The Federal Reserve's stimulus policies have been credited with helping the US economy recover from the Covid-19 pandemic
Washington (AFP) - Rising Covid-19 cases have slowed the US economy’s recovery, but the Federal Reserve on Wednesday said it may nonetheless “soon” be ready to begin removing stimulus it provided during the pandemic.
The economy has healed to the point that the central bank could slow the pace of its massive monthly bond purchases “if progress continues broadly as expected,” the policy setting Federal Open Market Committee (FOMC) said in a statement after concluding its two-day meeting.
When the pandemic hit in March 2020, the Fed slashed its benchmark interest rate and began buying bonds and other securities to ease lending conditions and ensure the financial system would not seize up.
Fed Chair Jerome Powell has signaled that the start of the taper process could begin before the end of the year, but an increase in the key borrowing rate would not come until later.
But in their quarterly forecasts, more members of the committee now see the first interest rate hike next year, and as many as three in 2023.
That tightening would come amid rising prices, as the bank’s median inflation forecast has risen to 4.2 percent for the year, even as they cut their 2021 growth outlook to just 5.9 percent from the seven percent projected in June.
The FOMC still attributes the recent price pressures to “transitory factors.”
But market watchers, as well as inflation hawks on the FOMC, are concerned the stimulus is helping to fuel price increases that may prove more lasting than Powell has predicted.
The first step in reining in policy will be for the Fed to reduce its monthly asset purchases currently totaling at least $80 billion in Treasury securities and $40 billion in agency mortgage‑backed securities.
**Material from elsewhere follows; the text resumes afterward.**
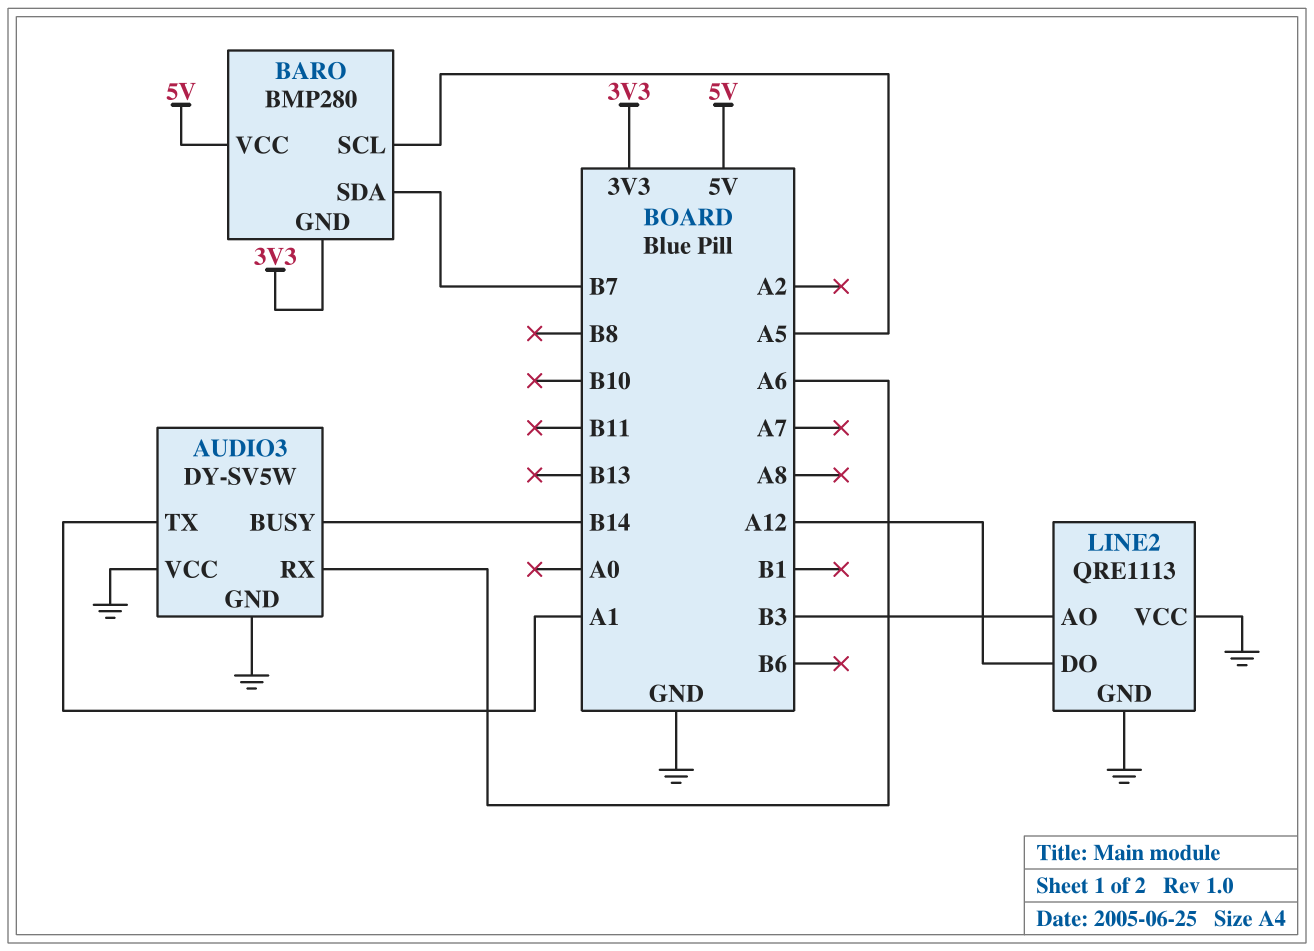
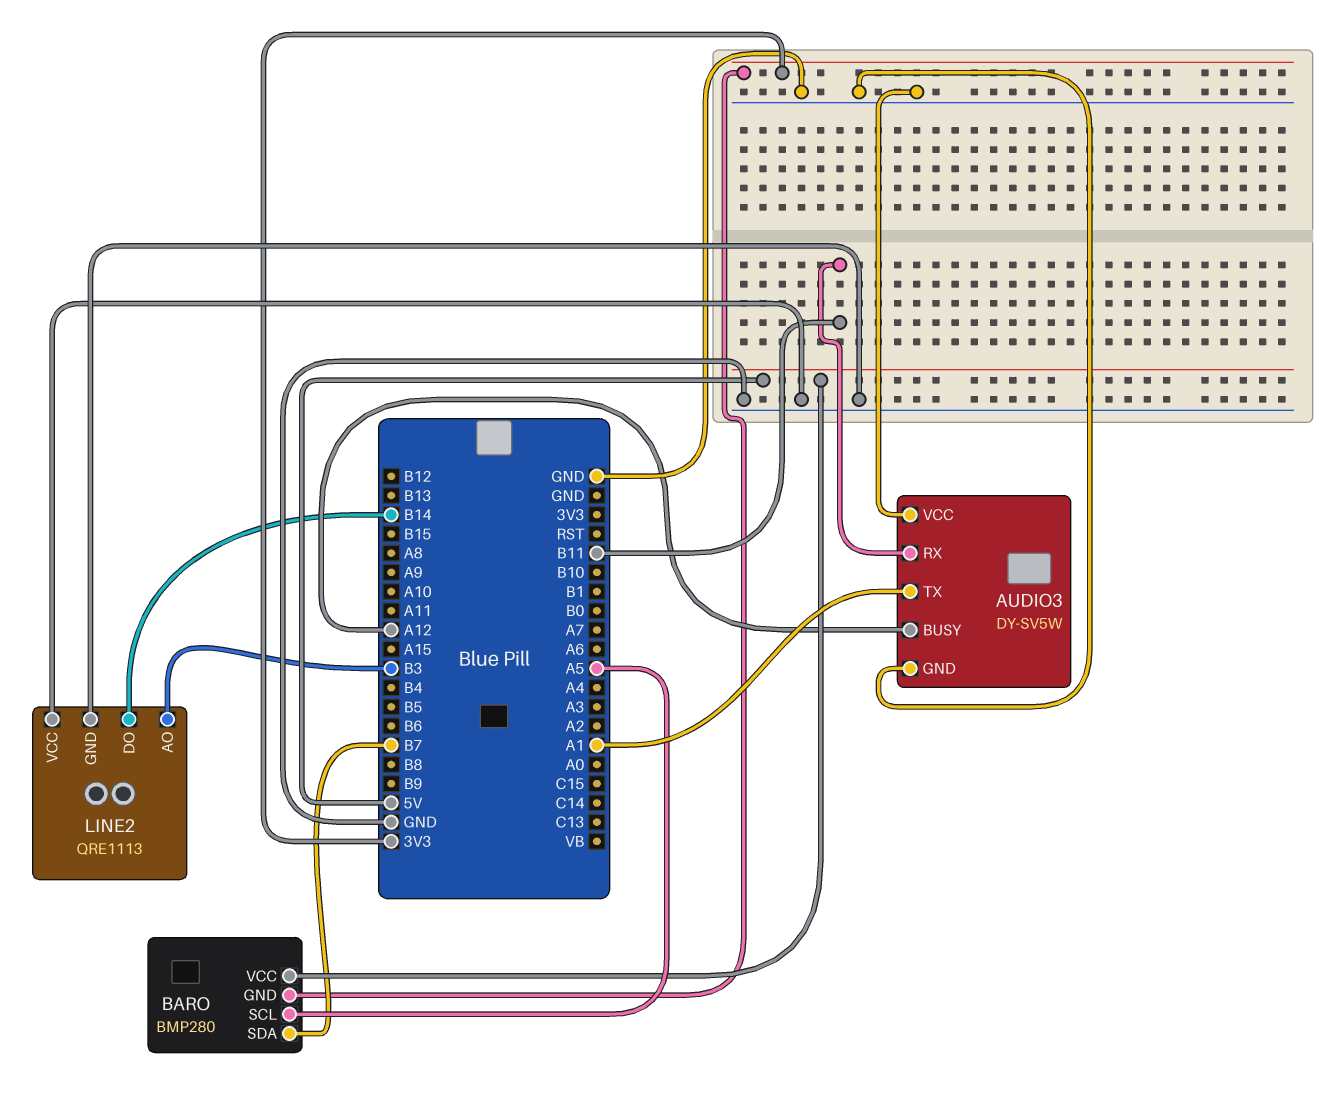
AUDIO3 pin BUSY: B14 -> A12
AUDIO3 pin RX: A6 -> B11
LINE2 pin DO: A12 -> B14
Powell could provide more details on the plans at his press briefing later Wednesday.
- Strengthening economy -
The Fed is juggling competing forces as rising prices fuel inflation concerns while the economy remains about five million jobs short of where it was before the pandemic struck, forcing widespread business closures.
Despite the downshift in the pace of growth, policymakers remain relatively optimistic about the outlook.
“The sectors most adversely affected by the pandemic have improved in recent months, but the rise in Covid-19 cases has slowed their recovery,” the committee said, stressing that the bounceback is dependent on the course of the pandemic.
Mike Fratantoni, chief economist of the Mortgage Bankers Association, said the Fed’s signal of tighter policy ahead was predictable, although the shift could make loans for homes – a big economic driver – more costly.
“The job market has improved, inflation is running hot, and supply chain constraints are persisting. As a result, it is not surprising that the Fed will begin to remove accommodation,” he said in a statement.